Assignment »
Reproduce every line of the records below verbatim, leaving out the pictures.

Material to process »
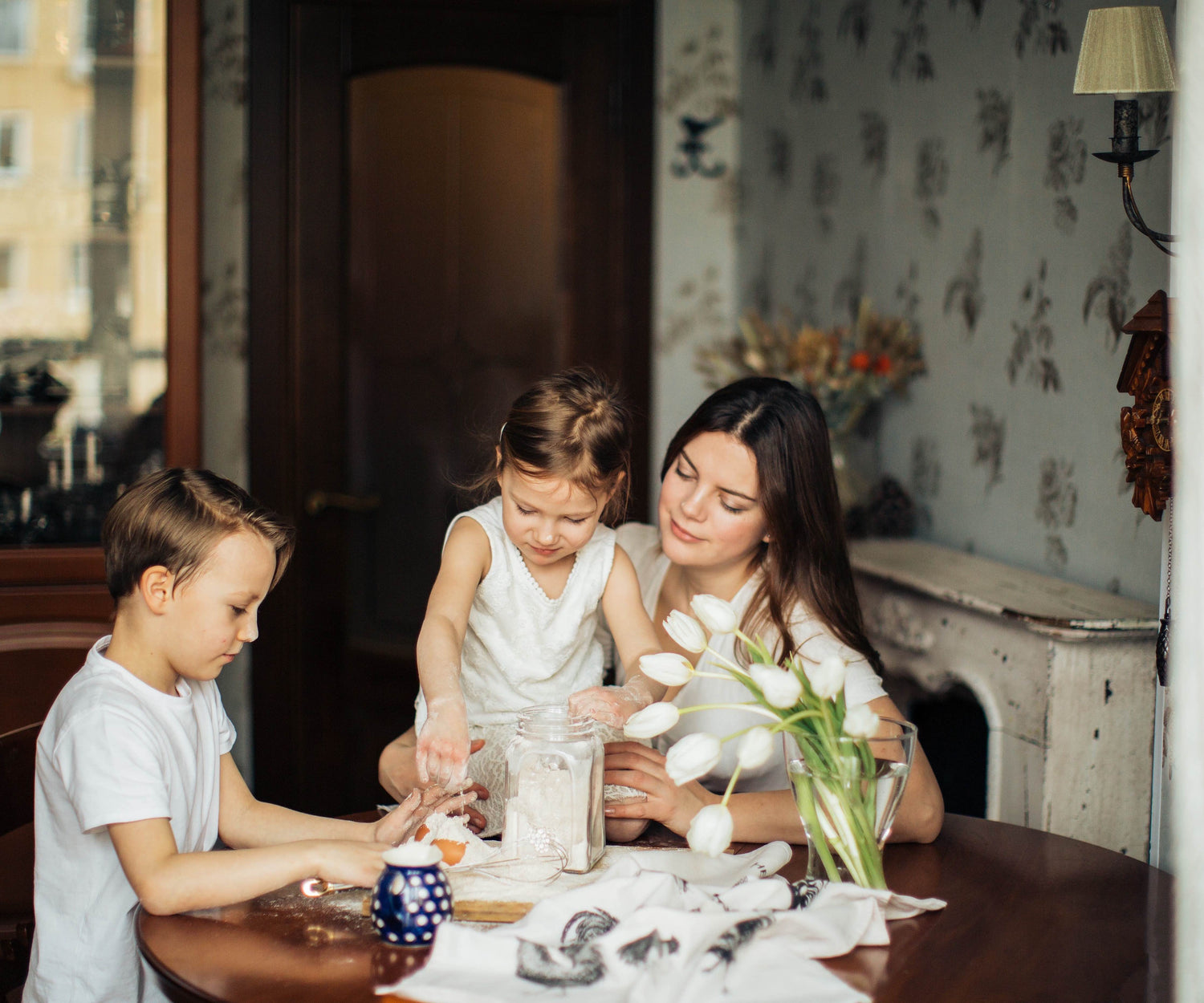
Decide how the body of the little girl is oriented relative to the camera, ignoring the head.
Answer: toward the camera

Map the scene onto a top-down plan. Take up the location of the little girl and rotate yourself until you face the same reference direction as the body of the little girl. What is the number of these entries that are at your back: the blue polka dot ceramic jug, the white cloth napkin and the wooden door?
1

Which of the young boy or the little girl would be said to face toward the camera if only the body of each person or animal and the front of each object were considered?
the little girl

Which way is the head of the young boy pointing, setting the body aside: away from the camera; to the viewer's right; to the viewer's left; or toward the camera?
to the viewer's right

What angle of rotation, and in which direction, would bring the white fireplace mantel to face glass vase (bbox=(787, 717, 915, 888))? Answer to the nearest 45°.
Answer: approximately 45° to its left

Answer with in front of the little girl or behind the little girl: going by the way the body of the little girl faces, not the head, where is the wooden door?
behind

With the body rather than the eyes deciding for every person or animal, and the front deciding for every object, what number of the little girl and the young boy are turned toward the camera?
1

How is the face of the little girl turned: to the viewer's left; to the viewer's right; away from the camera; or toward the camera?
toward the camera

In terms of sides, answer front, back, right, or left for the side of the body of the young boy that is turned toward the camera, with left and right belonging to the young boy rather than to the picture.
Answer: right

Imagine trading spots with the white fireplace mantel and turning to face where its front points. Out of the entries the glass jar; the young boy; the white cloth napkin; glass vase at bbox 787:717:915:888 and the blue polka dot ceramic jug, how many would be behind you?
0

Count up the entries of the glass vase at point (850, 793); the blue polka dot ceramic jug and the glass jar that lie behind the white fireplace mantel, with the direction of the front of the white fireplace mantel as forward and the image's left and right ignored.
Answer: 0

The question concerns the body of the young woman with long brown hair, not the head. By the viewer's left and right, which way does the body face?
facing the viewer and to the left of the viewer

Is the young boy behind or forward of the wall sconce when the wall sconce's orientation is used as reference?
forward
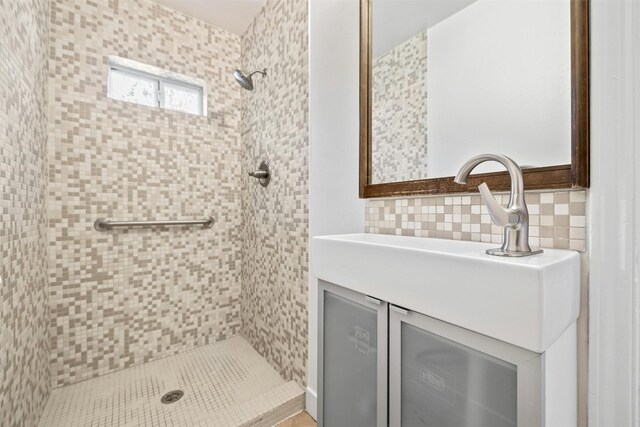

Exercise solution »
Decide how the body of the little girl is oriented relative to the camera, ignoring the head.
Answer: toward the camera

Map the scene onto a top-down plan. Take up the location of the little girl and rotate yourself until you face the same reference direction as the body of the little girl. What is the number of these entries that are at your back: the blue polka dot ceramic jug, the white cloth napkin and the wooden door?
1

Which of the young boy or the little girl would be said to face toward the camera if only the body of each person or animal and the front of each object were considered?
the little girl

Which way is the head of the young boy pointing, setting the body aside: away from the camera; to the viewer's right; to the viewer's left; or toward the camera?
to the viewer's right

What angle of rotation, and in which direction, would bring the white fireplace mantel to face glass vase (bbox=(787, 717, 915, 888))? Answer to the nearest 45°.
Answer: approximately 45° to its left

Answer with in front of the little girl or behind the little girl: going by the way the body of the little girl faces, not the head, where is the wooden door?
behind

With the body rather than the eyes deciding for every person or animal, and the front deciding for every object, what number of the little girl and the young boy are turned toward the camera?
1

How is the face of the little girl turned: to the viewer's left; to the viewer's right; away from the camera; or toward the camera?
toward the camera

In terms of sides, answer front, back, right, or left for the side of the body of the young boy that is turned toward the camera, with left and right belonging to the young boy rather than to the picture.
Answer: right

Imagine trading spots with the white fireplace mantel and turning to face where its front points. Out of the entries the glass jar; the young boy; the white cloth napkin; glass vase at bbox 787:717:915:888 and the blue polka dot ceramic jug, how many would be behind you?
0

Count up the entries of the glass vase at point (850, 793); the blue polka dot ceramic jug and the glass jar that lie behind the white fireplace mantel, with the direction of the front of the white fireplace mantel as forward and the image's left and right ignored.
Answer: 0

The question concerns the body of the young woman with long brown hair, not the head. By the viewer's left and right, which way does the body face?
facing the viewer and to the left of the viewer

Is the young boy behind or forward of the wall sconce when the wall sconce's orientation is used as reference?
forward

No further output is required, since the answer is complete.